Tuning Nanoparticles and Mesoporous Materials Using Simulated Acoustic Vibrations

Nanoparticles and mesoporous materials are commonly used in chemistry for catalysis, nano-medicine and photo-catalysis. These structures, specifically CeO2 and TiO2 excel at donating oxy-gen atoms, which is why they're commonly used in catalysis. Monitoring the rate at which these particles vibrate is quite difficult, although it can be seen and tested via simulation. Simulating en-ergy via irradiation allows the particle to vibrate, which emits a frequency, similar to how we hear sound. This frequency can be thought of as an acoustic wave, where one atom in the nanoparticle hits another creating a wave of energy giving off differing frequencies.
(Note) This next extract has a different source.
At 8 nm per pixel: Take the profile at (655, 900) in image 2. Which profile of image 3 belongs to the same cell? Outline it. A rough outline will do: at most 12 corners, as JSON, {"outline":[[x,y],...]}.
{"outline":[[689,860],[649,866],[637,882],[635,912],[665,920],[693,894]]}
These frequencies can then be used to describe the nanoparticle or mesoporous material via Fourier transform, the Fourier plot that has the most peaks shows more imperfections in the particle, which can be used to tune the particles or check to see if there are crystallographic defects which can then be changed or poten-tially modified. Smaller nanoparticles were seen to have a higher frequency; this shows it is easier to remove oxygen from smaller nanoparticles due to overall interactions between atoms, which could be due to weaker overall bonding, the displacement of bonds, coordination and surface bonding along the planes.